William Hooke

American Meteorological Society

William Hooke is associate executive director of the American Meteorological Society (AMS) and a senior policy fellow since 2000. He has published on atmospheric wave dynamics, remote sensing, and natural hazards science and policy. Hooke worked at the National Oceanic and Atmospheric Administration (NOAA) from 1967-2000, in a series of research and management positions, including deputy chief scientist and acting chief scientist. He served as senior scientist to then commerce secretary William Daley. Between 1993 and 2000, Hooke chaired the U.S. interagency subcommittee for natural disaster reduction, operated out of the White House.

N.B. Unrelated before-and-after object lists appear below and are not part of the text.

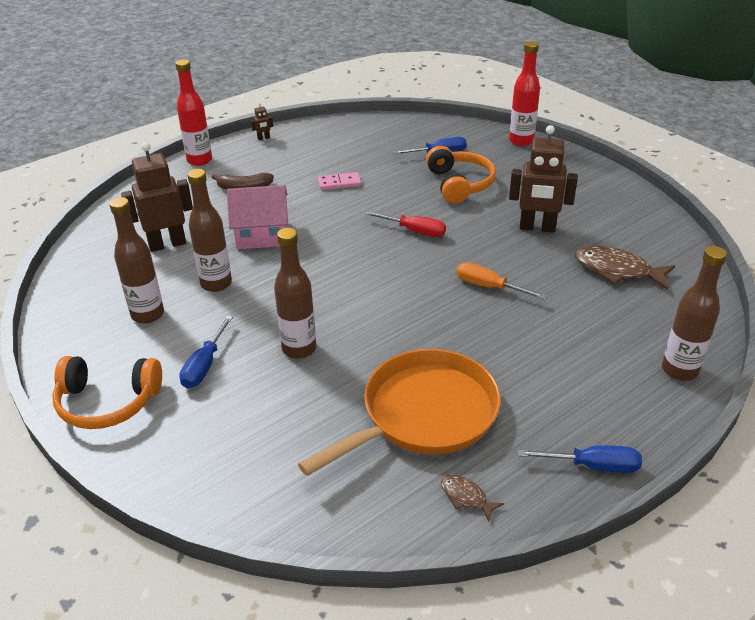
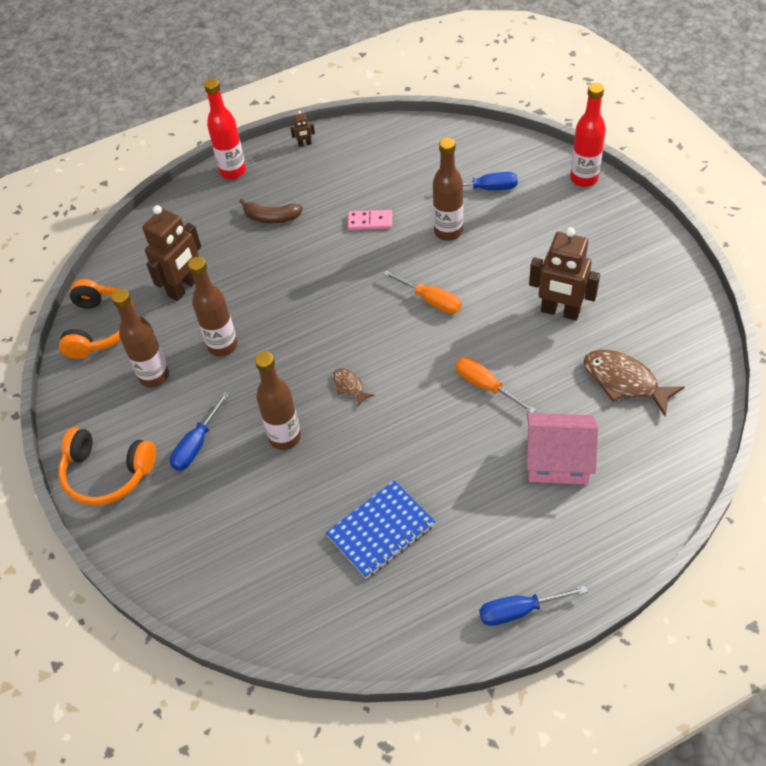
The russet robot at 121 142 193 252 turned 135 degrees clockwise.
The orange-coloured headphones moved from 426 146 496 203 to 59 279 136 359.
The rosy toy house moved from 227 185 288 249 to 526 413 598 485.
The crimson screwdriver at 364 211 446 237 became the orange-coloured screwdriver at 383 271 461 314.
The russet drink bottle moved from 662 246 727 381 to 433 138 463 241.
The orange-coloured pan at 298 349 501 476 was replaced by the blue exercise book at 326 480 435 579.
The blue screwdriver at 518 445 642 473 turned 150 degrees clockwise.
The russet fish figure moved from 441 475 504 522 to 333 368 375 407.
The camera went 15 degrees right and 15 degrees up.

He is a member of the International Council for Science planning group on natural and human-induced environmental hazards and disasters (2006-2008) and integrated research on disaster risk scientific steering committee (2008-2009). Hooke was elected a member of the American Philosophical Society in 2006, a national associate of the National Academy of Sciences/National Research Council (NAS/NRC) in 2008, and a fellow of the American Association for the Advancement of Science in 2015. In 2014, he received the AMS Joanne Simpson Mentorship Award. He received a bachelor's in physics at Swarthmore College (1964) (honors), a master's at the University of Chicago (1966), and a PhD in geophysical sciences at the University of Chicago (1967).

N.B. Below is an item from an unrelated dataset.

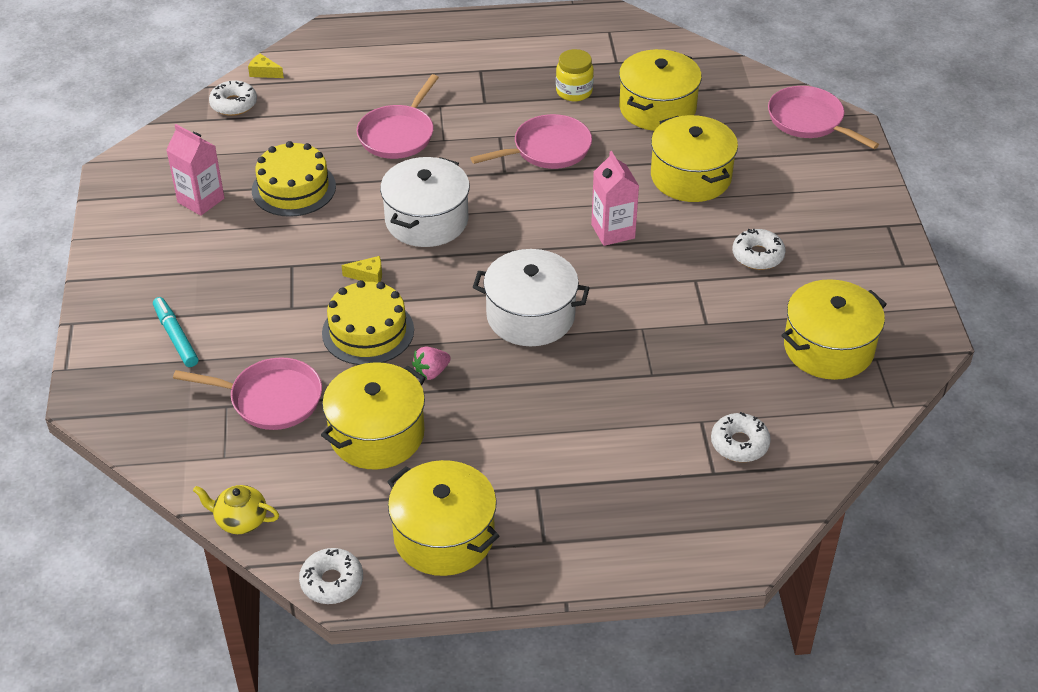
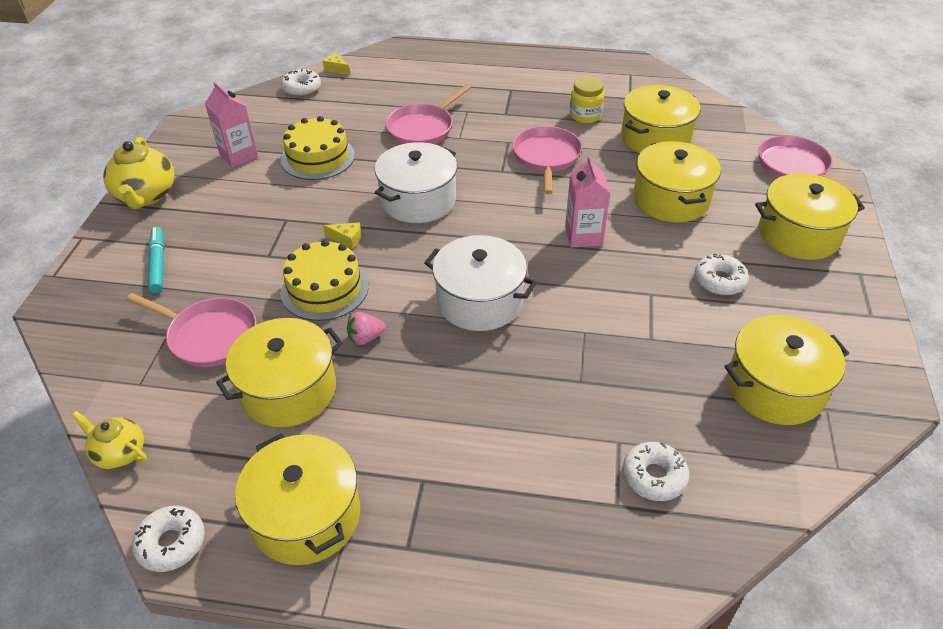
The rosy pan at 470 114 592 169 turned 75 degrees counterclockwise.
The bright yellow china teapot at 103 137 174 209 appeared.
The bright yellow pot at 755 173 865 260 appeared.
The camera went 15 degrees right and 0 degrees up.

Hooke has served on many hazards focused teams for the National Academy of Sciences, including being a member of the NRC advisory council on the International Decade for Natural Hazards Reduction (which became the International Decade for Natural Disaster Reduction) (1987), chair of the NAS/NRC disasters roundtable (2003-2009), chair of the committee on private-public collaboration to build community disaster resilience (2009-2010), and co-chair (with Ann Bostrom) for the committee on advancing social and behavioral science research and application within the weather enterprise (2016-present). NAS/NRC reports include Public Health Risks of Disasters (National Academies Press, 2004) and Building Community Disaster Resilience through Private-Public Collaboration (NAS/NRC, 2010).